Records for the exercise:

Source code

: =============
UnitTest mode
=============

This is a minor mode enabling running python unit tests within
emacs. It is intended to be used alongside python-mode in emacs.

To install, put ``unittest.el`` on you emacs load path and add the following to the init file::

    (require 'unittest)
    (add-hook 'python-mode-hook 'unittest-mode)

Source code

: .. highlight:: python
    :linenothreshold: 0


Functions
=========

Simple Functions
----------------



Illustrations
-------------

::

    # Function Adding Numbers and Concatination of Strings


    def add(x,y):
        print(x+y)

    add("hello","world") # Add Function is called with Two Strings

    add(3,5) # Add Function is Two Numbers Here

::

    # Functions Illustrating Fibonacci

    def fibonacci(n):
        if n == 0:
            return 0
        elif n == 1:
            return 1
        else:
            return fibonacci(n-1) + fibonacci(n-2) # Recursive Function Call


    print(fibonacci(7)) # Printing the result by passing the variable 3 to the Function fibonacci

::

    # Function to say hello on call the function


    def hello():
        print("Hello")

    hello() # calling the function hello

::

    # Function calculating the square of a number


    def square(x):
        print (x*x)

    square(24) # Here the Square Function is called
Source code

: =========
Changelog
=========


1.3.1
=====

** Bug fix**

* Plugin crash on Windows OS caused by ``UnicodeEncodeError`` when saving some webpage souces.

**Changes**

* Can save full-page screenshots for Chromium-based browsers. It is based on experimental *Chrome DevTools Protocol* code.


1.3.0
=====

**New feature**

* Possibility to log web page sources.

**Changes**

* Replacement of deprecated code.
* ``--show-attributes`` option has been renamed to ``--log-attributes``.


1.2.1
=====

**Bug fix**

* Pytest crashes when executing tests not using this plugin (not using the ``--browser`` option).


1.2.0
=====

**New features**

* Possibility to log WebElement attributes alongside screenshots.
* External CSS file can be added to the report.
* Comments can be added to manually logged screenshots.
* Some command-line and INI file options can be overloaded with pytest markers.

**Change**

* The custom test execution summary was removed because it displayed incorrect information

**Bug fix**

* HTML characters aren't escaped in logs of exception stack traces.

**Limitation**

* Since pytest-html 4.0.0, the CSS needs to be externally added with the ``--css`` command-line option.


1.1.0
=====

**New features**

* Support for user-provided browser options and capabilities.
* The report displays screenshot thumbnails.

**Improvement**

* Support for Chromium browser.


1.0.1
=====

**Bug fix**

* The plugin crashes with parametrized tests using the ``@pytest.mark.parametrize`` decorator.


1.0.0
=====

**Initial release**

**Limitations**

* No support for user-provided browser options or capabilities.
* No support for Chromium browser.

Instructions to follow: All of the material should be copied verbatim.

Result of this task:
Source code

: =============
UnitTest mode
=============

This is a minor mode enabling running python unit tests within
emacs. It is intended to be used alongside python-mode in emacs.

To install, put ``unittest.el`` on you emacs load path and add the following to the init file::

    (require 'unittest)
    (add-hook 'python-mode-hook 'unittest-mode)

Source code

: .. highlight:: python
    :linenothreshold: 0


Functions
=========

Simple Functions
----------------



Illustrations
-------------

::

    # Function Adding Numbers and Concatination of Strings


    def add(x,y):
        print(x+y)

    add("hello","world") # Add Function is called with Two Strings

    add(3,5) # Add Function is Two Numbers Here

::

    # Functions Illustrating Fibonacci

    def fibonacci(n):
        if n == 0:
            return 0
        elif n == 1:
            return 1
        else:
            return fibonacci(n-1) + fibonacci(n-2) # Recursive Function Call


    print(fibonacci(7)) # Printing the result by passing the variable 3 to the Function fibonacci

::

    # Function to say hello on call the function


    def hello():
        print("Hello")

    hello() # calling the function hello

::

    # Function calculating the square of a number


    def square(x):
        print (x*x)

    square(24) # Here the Square Function is called
Source code

: =========
Changelog
=========


1.3.1
=====

** Bug fix**

* Plugin crash on Windows OS caused by ``UnicodeEncodeError`` when saving some webpage souces.

**Changes**

* Can save full-page screenshots for Chromium-based browsers. It is based on experimental *Chrome DevTools Protocol* code.


1.3.0
=====

**New feature**

* Possibility to log web page sources.

**Changes**

* Replacement of deprecated code.
* ``--show-attributes`` option has been renamed to ``--log-attributes``.


1.2.1
=====

**Bug fix**

* Pytest crashes when executing tests not using this plugin (not using the ``--browser`` option).


1.2.0
=====

**New features**

* Possibility to log WebElement attributes alongside screenshots.
* External CSS file can be added to the report.
* Comments can be added to manually logged screenshots.
* Some command-line and INI file options can be overloaded with pytest markers.

**Change**

* The custom test execution summary was removed because it displayed incorrect information

**Bug fix**

* HTML characters aren't escaped in logs of exception stack traces.

**Limitation**

* Since pytest-html 4.0.0, the CSS needs to be externally added with the ``--css`` command-line option.


1.1.0
=====

**New features**

* Support for user-provided browser options and capabilities.
* The report displays screenshot thumbnails.

**Improvement**

* Support for Chromium browser.


1.0.1
=====

**Bug fix**

* The plugin crashes with parametrized tests using the ``@pytest.mark.parametrize`` decorator.


1.0.0
=====

**Initial release**

**Limitations**

* No support for user-provided browser options or capabilities.
* No support for Chromium browser.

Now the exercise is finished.